Data records:
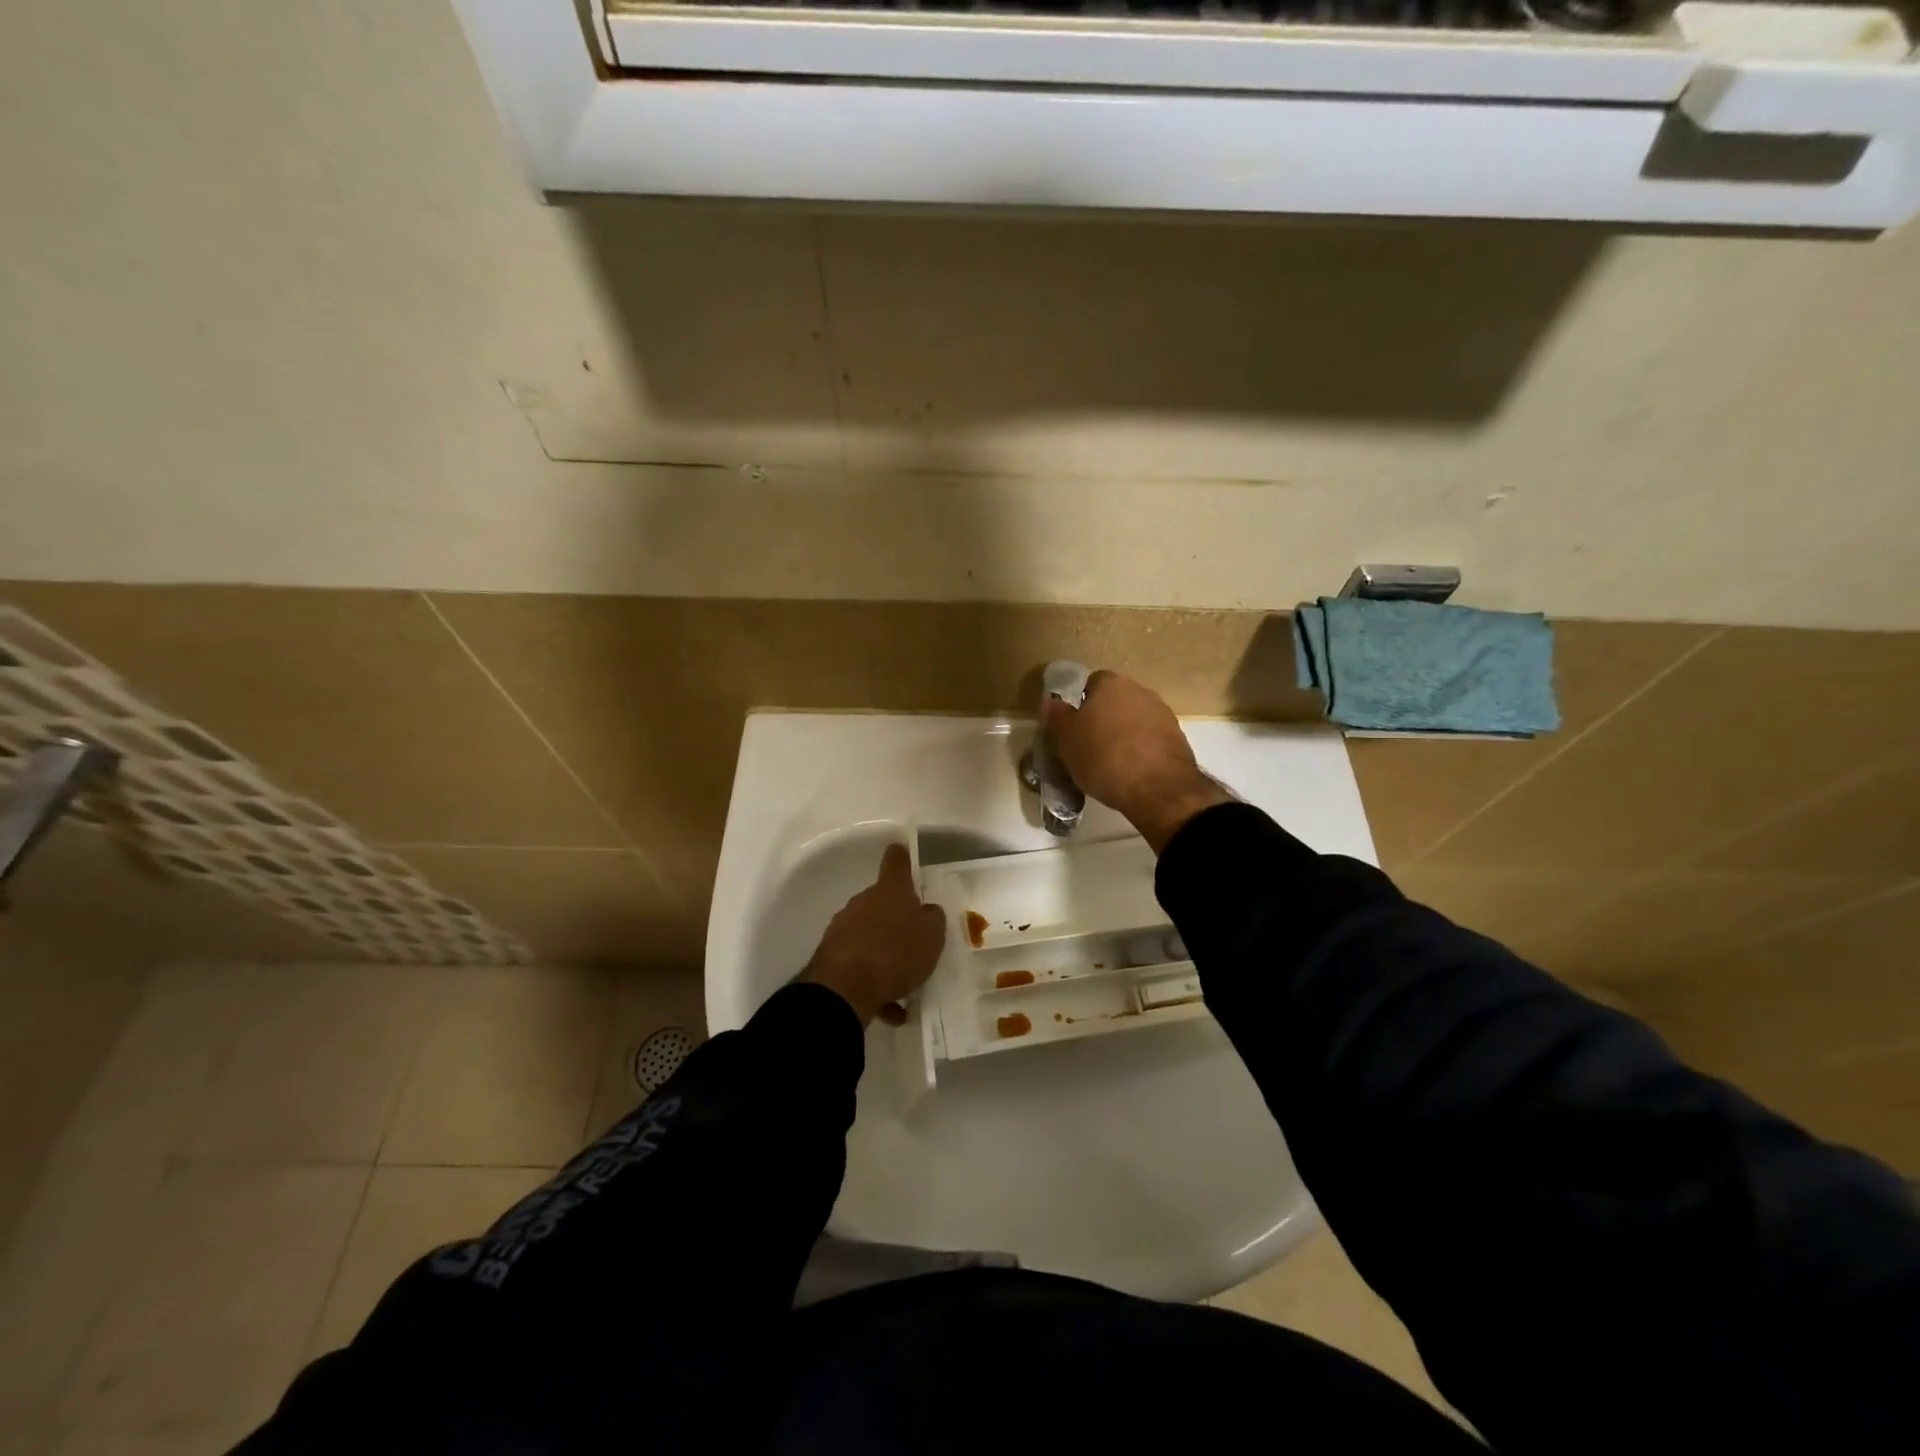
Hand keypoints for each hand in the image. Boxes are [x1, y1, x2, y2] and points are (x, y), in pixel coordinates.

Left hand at [801, 843, 946, 1026]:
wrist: (846, 988)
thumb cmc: (896, 952)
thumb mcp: (932, 936)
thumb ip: (933, 919)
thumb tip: (927, 910)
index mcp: (890, 891)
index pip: (896, 862)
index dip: (902, 857)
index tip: (903, 852)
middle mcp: (863, 903)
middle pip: (882, 904)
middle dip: (896, 921)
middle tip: (915, 943)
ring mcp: (843, 929)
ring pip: (871, 938)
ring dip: (885, 957)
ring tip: (905, 987)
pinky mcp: (831, 958)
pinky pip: (860, 968)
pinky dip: (875, 986)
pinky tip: (890, 1011)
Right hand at [1042, 671, 1230, 852]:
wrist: (1157, 788)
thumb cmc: (1104, 757)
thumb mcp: (1067, 740)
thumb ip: (1057, 716)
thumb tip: (1050, 701)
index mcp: (1111, 684)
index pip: (1091, 683)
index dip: (1080, 704)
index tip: (1074, 727)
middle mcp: (1140, 690)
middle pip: (1115, 700)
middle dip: (1103, 717)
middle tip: (1089, 744)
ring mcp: (1162, 713)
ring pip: (1134, 718)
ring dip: (1124, 733)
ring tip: (1111, 761)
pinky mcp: (1178, 737)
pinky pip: (1150, 738)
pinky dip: (1141, 748)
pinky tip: (1132, 770)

Task goal: Reproduce every line above exactly as written, omitting the images.

Answer to this task:
Hand keypoints for each hand in the image. Boxes are [x1, y1, x2, y2] and points are (x, y), in pixel coordinates.

Left hand at [801, 843, 946, 1026]:
wrist: (846, 988)
thumb cmc: (896, 952)
thumb mcp: (932, 936)
thumb ip: (933, 919)
thumb tip: (927, 910)
index mcp: (890, 891)
index pip: (896, 862)
index dip: (902, 857)
index tip: (903, 852)
middle mcp: (863, 903)
middle pip: (882, 904)
middle dip: (896, 921)
middle tip: (915, 943)
ring mcp: (843, 929)
ring pip: (871, 938)
ring dip: (885, 957)
ring tip: (905, 987)
pinky mcp: (831, 958)
pinky pip: (860, 968)
pinky dip: (875, 986)
pinky tip: (890, 1011)
Right hand at [1042, 671, 1230, 852]:
wrist: (1157, 788)
thumb cmc: (1104, 757)
thumb mcp: (1067, 740)
thumb ip: (1057, 716)
thumb tip: (1050, 701)
index mcp: (1111, 684)
index pip: (1091, 683)
index dip: (1080, 704)
index tip: (1074, 727)
middle mcp: (1140, 690)
middle pip: (1115, 700)
middle dip: (1103, 717)
middle tip: (1089, 744)
ring mcp: (1162, 713)
ring pip: (1134, 718)
ring dip: (1124, 733)
ring tip: (1111, 761)
pinky mcp: (1178, 737)
pinky pip: (1150, 738)
pinky dip: (1141, 748)
pinky tip: (1132, 770)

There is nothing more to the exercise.